I hope that someone has experience with Quantlib and can help. Attached is my code with some sample data.

Thank you very much!

import QuantLib as ql

# Initial settings
valuation_date = ql.Date(29, 1, 2024)
ql.Settings.instance().evaluationDate = valuation_date

# Setting up yield curve
swap_maturities = [ql.Period(6, ql.Months), ql.Period(1, ql.Years), ql.Period(2, ql.Years),
ql.Period(3, ql.Years), ql.Period(4, ql.Years), ql.Period(5, ql.Years),
ql.Period(6, ql.Years), ql.Period(7, ql.Years), ql.Period(8, ql.Years),
ql.Period(9, ql.Years), ql.Period(10, ql.Years), ql.Period(12, ql.Years),
ql.Period(15, ql.Years), ql.Period(20, ql.Years), ql.Period(25, ql.Years),
ql.Period(30, ql.Years)]
dates = [valuation_date + maturity for maturity in swap_maturities]

yields = [0.03873, 0.03524, 0.02955, 0.02745, 0.02662, 0.02631, 0.02625, 0.02631,
0.02644, 0.02661, 0.02680, 0.02720, 0.02749, 0.02696, 0.02598, 0.02499]

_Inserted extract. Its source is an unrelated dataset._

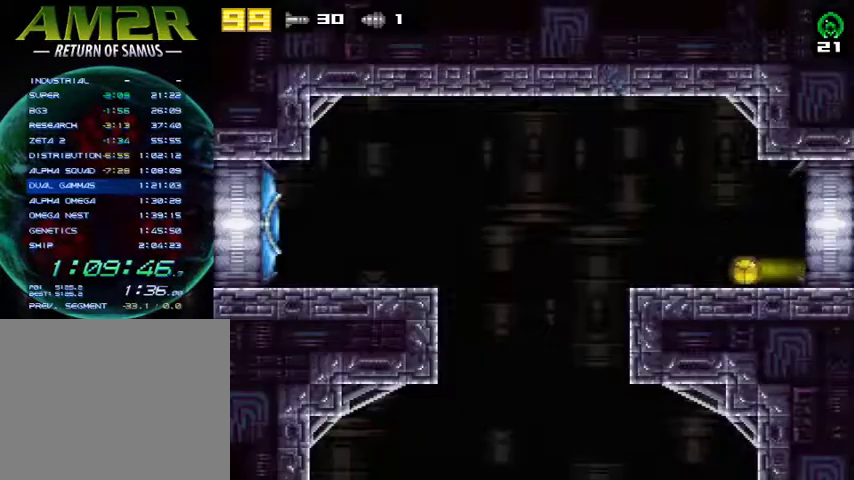
{"buttons": ["DPAD_LEFT"], "right_stick": "center", "events": []}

day_count = ql.Actual360()
calendar = ql.Germany()
interpolation = ql.Linear()
compounding = ql.Compounded
compounding_frequency = ql.Semiannual

term_structure = ql.ZeroCurve(dates, yields, day_count, calendar,
interpolation, compounding, compounding_frequency)
ts_handle = ql.YieldTermStructureHandle(term_structure)

# Cap Vols
market_vols = {
1: 0.9081,
2: 1.0488,
3: 1.0533,
4: 1.0391,
5: 1.0232,
6: 1.008,
7: 0.9926,
8: 0.978,
9: 0.9633,
10: 0.9498,
12: 0.9246,
15: 0.8901,
20: 0.8439,
25: 0.8091,
}


# Set up Model
model = ql.G2(ts_handle)

# Create Cap-Objects
#euribor_index = ql.Euribor6M(ts_handle)
cap_helpers = []
start_date = valuation_date + ql.Period(6,ql.Months)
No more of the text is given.